Wednesday, 2 January 2013

PENGANTAR KEPADA INJIL MATIUS

Oleh: Sugiman

Secara umum para ahli tafsir Perjanjian Baru mengatakan, bahwa Injil Matius ditulis sekitar tahun 80-an M (abad pertama) di Antiokhia-Siria. Artinya sesudah Bait Allah di Yerusalem dihancurkan oleh tentara Romawi pada tahun 70 M. Saat itu banyak orang Yahudi yang meninggal akibat peperangan pada masa itu.

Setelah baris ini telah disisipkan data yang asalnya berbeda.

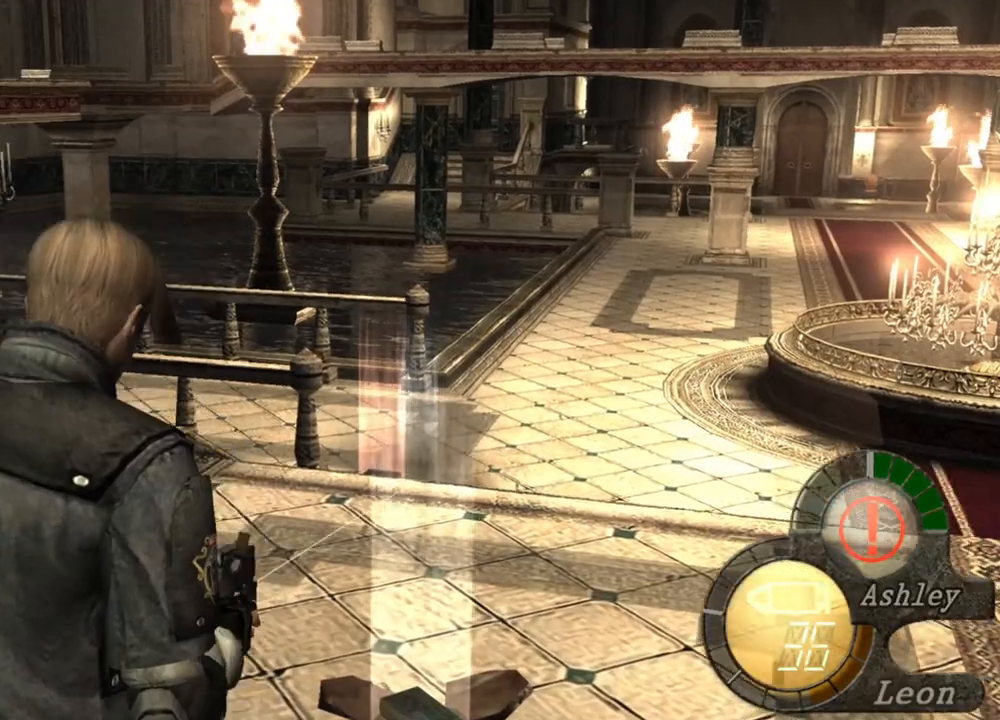
{"keys": [], "mouse": ["right"], "events": [[367, "mouse_left", "down"], [434, "mouse_left", "up"]]}
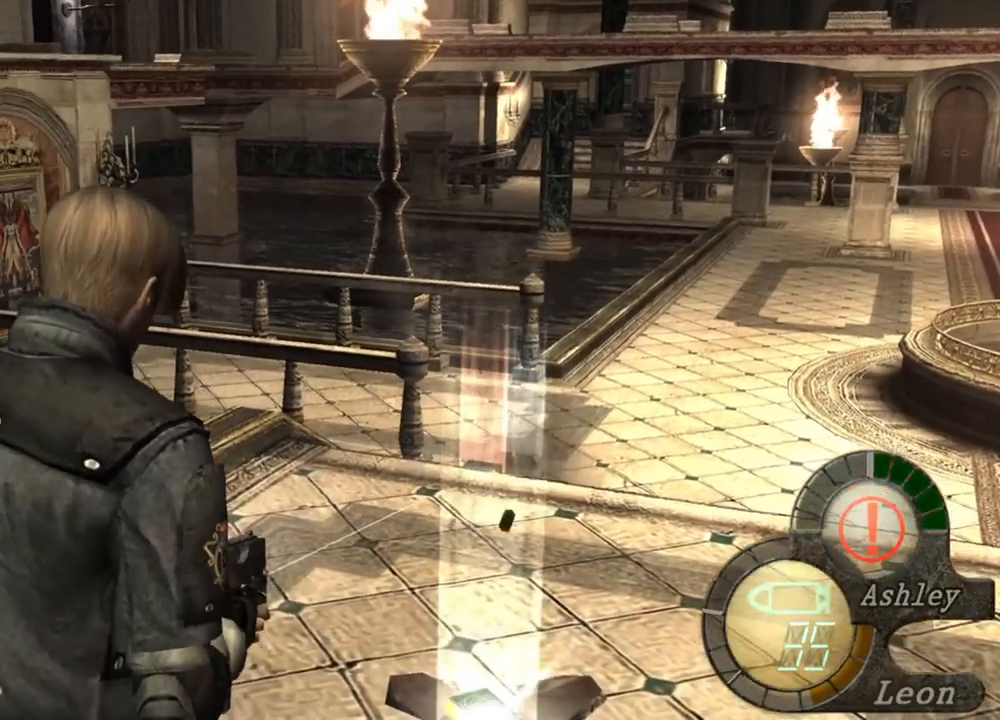
{"keys": [], "mouse": ["right"], "events": [[400, "mouse_left", "down"], [467, "mouse_left", "up"]]}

Hancurnya Bait Allah di Yerusalem berarti hancurnya pusat kehidupan religius, sosial, politik dan ekonomi orang Yahudi. Jika tahun 80-an, berarti jemaat Kristen telah berdiri sekitar 50 tahun setelah kematian Yesus dan sekitar 10/15 tahun setelah Yerusalem dihancurkan. Berkuasanya kerajaan Yunani-Romawi, menjadikan hidup orang Kristen-Yahudi menderita. Hare dalam bukunya “Jewish Presecution Of Christian” mengatakan bahwa orang Kristen saat itu mengalami penganiayaan dari bangsa-bangsa lain. Mungkin inilah yang menyebabkan penulis Matius mengutip pernyataan Yesus ketika mengecam beberapa kota (lht. 11:20-24).

Kehidupan orang Kristen-Yahudi saat itu membentuk kelompok-kelompok untuk bisa bertahan hidup. Dalam konteks itulah penulis Injil Matius mengutip ungkapan Yesus yang berbunyi, “marilah kepada-Ku semua yang letih lesu dan berbeban berat, Aku akan memberi kelegaan kepadamu” (11:28). Ungkapan ini memperlihatkan betapa menderitanya orang-orang Kristen saat itu. Namun, serentak dengan itu penulis Injil Matius juga memperlihatkan kepedulian, empati, keprihatinan dan belaskasihan Yesus kepada semua orang.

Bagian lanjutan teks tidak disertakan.